Have we become a society of amoral self-documentarians, where opinion alone reigns supreme as if it were valid each time in its own right simply by virtue of being uttered? Are we now a world where coercion through carefully crafted ideas is becoming a lost practice drowned in the openness of social media platforms? Are we now perfectly satisfied to simply amass agglomerations of so-called self-expression and showcase these collages to the world as "me"?
From Vine to Instagram to Path to Pinterest to many more including the more obvious Facebook and Twitter, people spend ungodly amounts of time crafting their 'story' day by day, hour by hour. According to the latest Facebook data, globally, people are logged into Facebook for roughly 42,000 years of human time each day.
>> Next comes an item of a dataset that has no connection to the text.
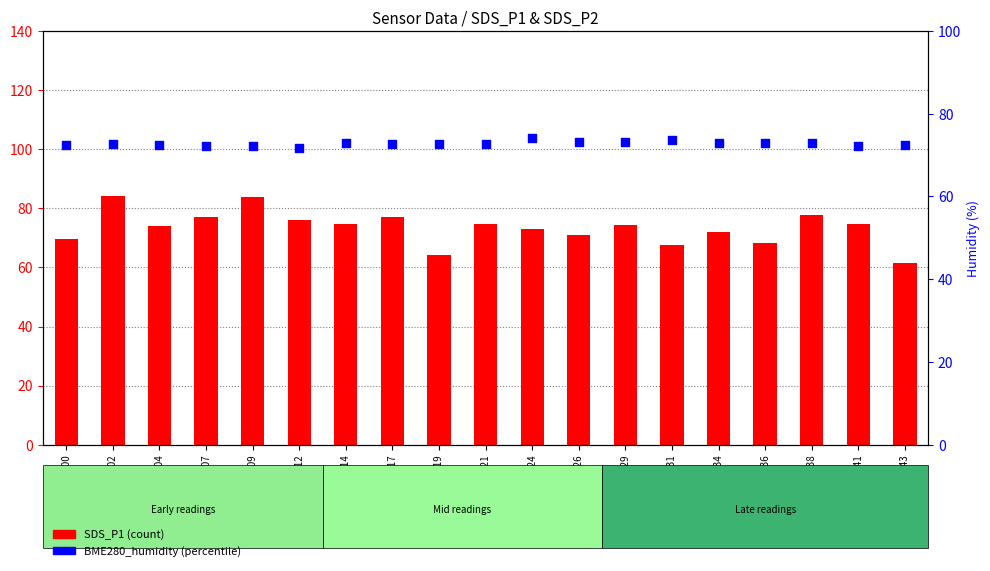

Is the value of SDS_P1 at 00:12 greater than the value of BME280_humidity at 00:17?

Yes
That means that we are spending about the same amount of time that we have existed on Earth toying around on Facebook in every five-month period. Pause and reflect on that for a moment. Why aren't we spending the same amount of time honing thoughts on say global warming, poverty, poetry, philosophy, local government issues, psychotherapy, health care, our kids or friends? The obvious answer is that it's much easier, and a heck of a lot more fun, to throw a GIF up on GifBoom or rally the troops in Clash of Clans. But is there more to this? Is this how we've always thought deep within the recesses of our brooding souls? For thousands and thousands of years has the hamster in each of our wheels been wearing a clown hat, telling jokes and giggling through life, focused on petty rewards and recognitions? I don't think so, and frankly, I blame Jackson Pollock.
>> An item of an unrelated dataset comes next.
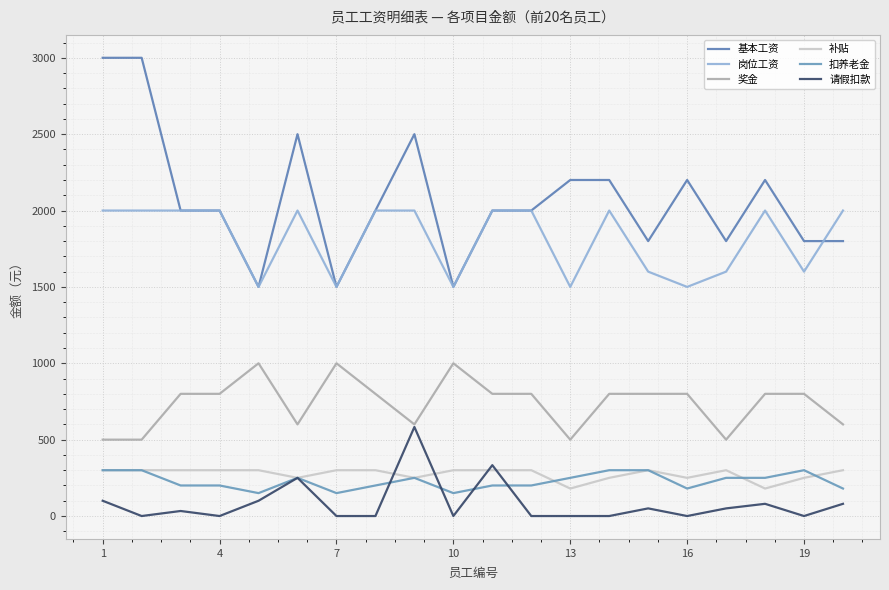

True or false: 补贴 and 岗位工资 cross at least once.

False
In 1949 Life Magazine asked: Is Jackson Pollock the greatest living painter in the United States? This was at the peak of his drip painting phase, which a couple of years later he abruptly abandoned in quintessential artistic esprit. What he left the world with was a completely broken picture plane. Things didn't stand up in any sense of the word in a Jackson Pollock painting. He literally threw the canvas on the floor and tossed the paint to the ground. He represented brash American individualism and a welcome departure from our stuffy Euro-centric roots. Most importantly most of American society understood Jackson Pollock as the ultimate destroyer of elitism through self-expression. It was as if he gave full license to the notion that carefully crafted works of art that we had come to know in the great museums of Europe were un-American, stiff, encased in a time of Kings and Queens. This was America, land of self-expression, freedom and equality. We read his message as: We are all artists; it is simply a matter of expression. We came to believe that inside each of us is a Jackson Pollock waiting to tell the world about our genius. All we need is the right canvas. Welcome social media.
Social media is where we Jackson Pollock ourselves every day by throwing out GIFs, JPEGs, sentences, utterances, sharing, commenting, liking, tagging, captioning. Notice: Facebook doesn't have a comment rating system. You don't hate, feel OK about, sort of like, like, love, or want to die for things. You just like them or you don't. Like an artist who will 'tell' you with each mark they make on the canvas which mark they wanted to make, they don't show you the one's they didn't want to make. They only show you what they like. So every day on Facebook alone 42,000 years of Jackson Pollocking splashes across the social media landscape screaming: This is who I truly am! This is my human snow flake that no one else is! Drip, drip, drip...
I blame you Jackson Pollock sir. I blame you.